La BELLE ENDORMIE de Marco Bellochio avec
Tony Servillo et Isabelle Hupert



Le 23 novembre 2008, l’Italie se déchire autour du sort d’Eluana Englaro, une jeune femme plongée dans le coma depuis 17 ans. La justice italienne vient d’autoriser Beppino Englaro, son père, à interrompre l’alimentation artificielle maintenant sa fille en vie. Dans ce tourbillon politique et médiatique les sensibilités s’enflamment,les croyances et les idéologies s’affrontent. Maria, une militante du Mouvement pour la Vie, manifeste devant la clinique dans laquelle est hospitalisée Eluana, alors qu’à Rome, son père sénateur hésite à voter le projet de loi s’opposant à cette décision de justice. Ailleurs, une célèbre actrice croit inlassablement au réveil de sa fille, plongée elle aussi depuis des années dans un coma irréversible. Enfin, Rossa veut mettre fin à ses jours mais un jeune médecin plein d’espoir va s’y opposer de toutes ses forces.

NOTE D'INTENTION

Ce film naît de la très grande émotion (et de la stupeur) suscitée par la mort d’Eluana Englaro (et surtout comment sa mort a été vécue par les Italiens, je pense aux internautes, aux hommes politiques, à l’église…), de ma solidarité et de mon admiration pour le père d’Eluana.

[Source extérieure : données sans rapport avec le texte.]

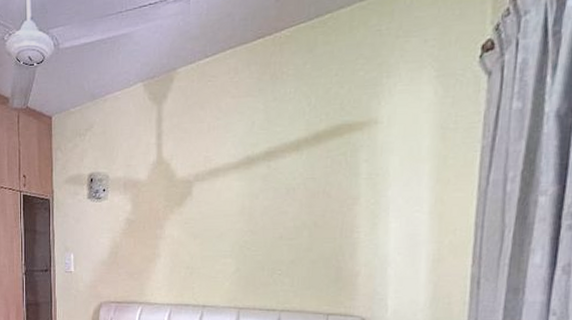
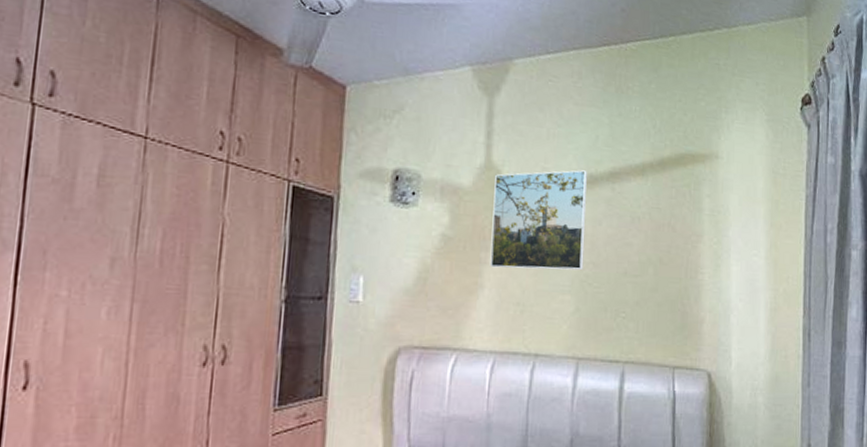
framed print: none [164,154,245,241] -> present [490,170,587,271]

Cependant, je sentais aussi que cette solidarité partisane risquait de limiter mon imagination, je sentais qu’il était nécessaire d’élargir l’horizon, de voir à plus long terme…

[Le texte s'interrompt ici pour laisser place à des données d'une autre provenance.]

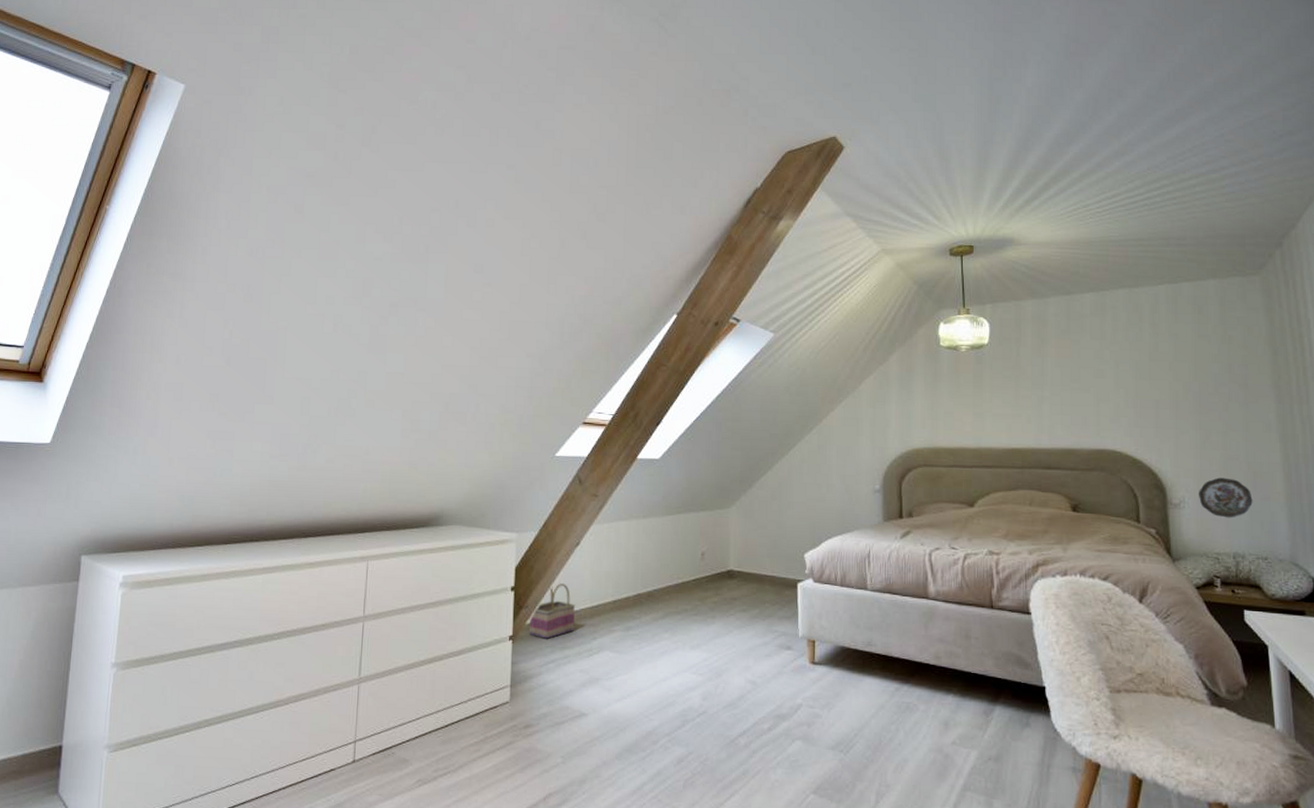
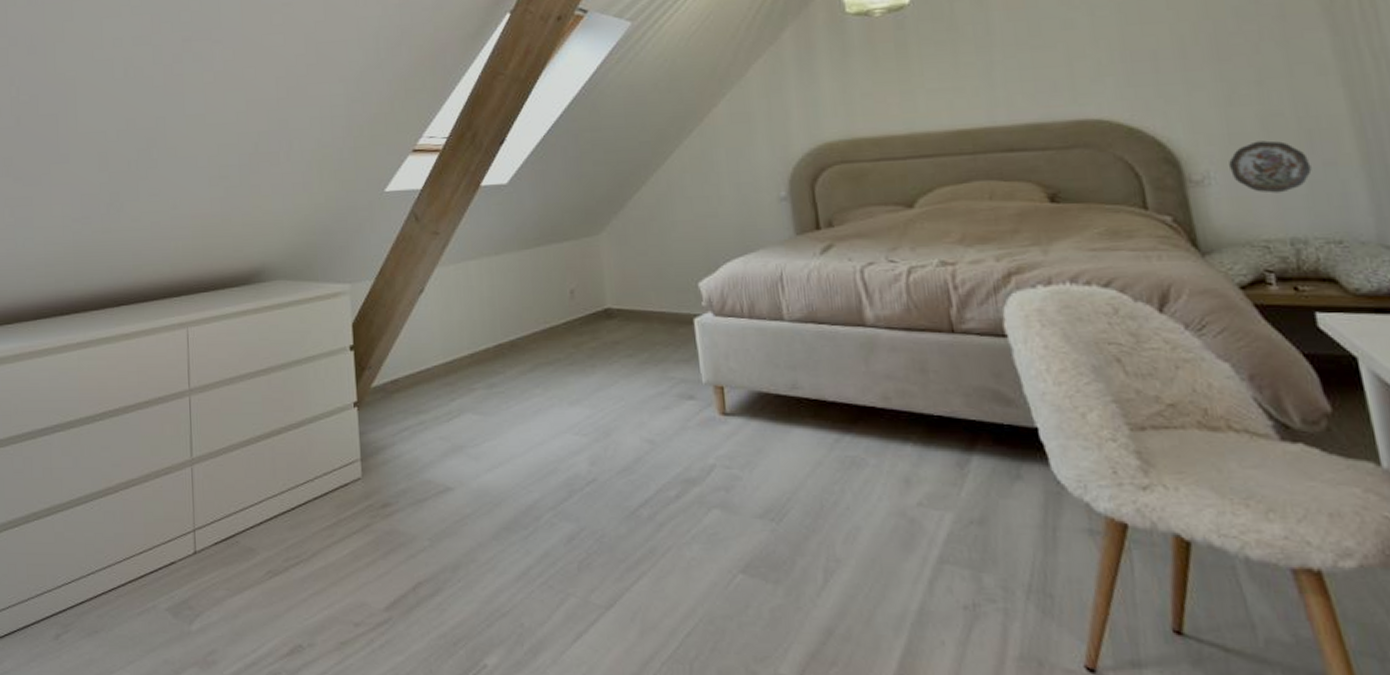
basket: present [529,583,576,640] -> none [374,338,428,404]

Attendre… J’ai attendu deux ans avant de reprendre mon travail, de l’approfondir. Et c’est ainsi que sont nées d’autres histoires qui, bien qu’indépendantes, ne sont en rien étrangères à celle d’Eluana. Des histoires qui plongent leurs racines dans un temps plus ancien (très antérieur au temps d’Eluana),
le temps de ma vie toute entière, l’enfance, l’adolescence, la famille, l’éducation catholique, les compromis de la politique, les principes moraux, l’importance d’être cohérent avec ses propres idées, le refus de s’avouer vaincu devant une vie en danger, mais encore riche de potentialités et capable de se ressaisir, de renaître (cf. Rossa et Pallido…).
Voilà en quelques mots mon parcours, un parcours dans lequel le style, le choix des images, la structure du drame sont venus après ou d’eux-mêmes… Pendant le tournage, nous avons improvisé assez souvent, tout en respectant les dialogues (raccourcis au montage). 
Sans Eluana qui meurt, il n’y aurait pas de Belle Endormie qui se réveille. Dans ce film, il n’y a ni préjugés ni partis pris. Certes, ce n’est pas un film impartial, je crois que l’impartialité n’existe pas dans l’art, mais ce film est sincère et n’est en rien idéologique. J’ai ma propre conviction mais ce film n’en est pas l’illustration. Je reste ouvert à la discussion (j’espère qu’elle aura lieu) et confiant en un public non indifférent.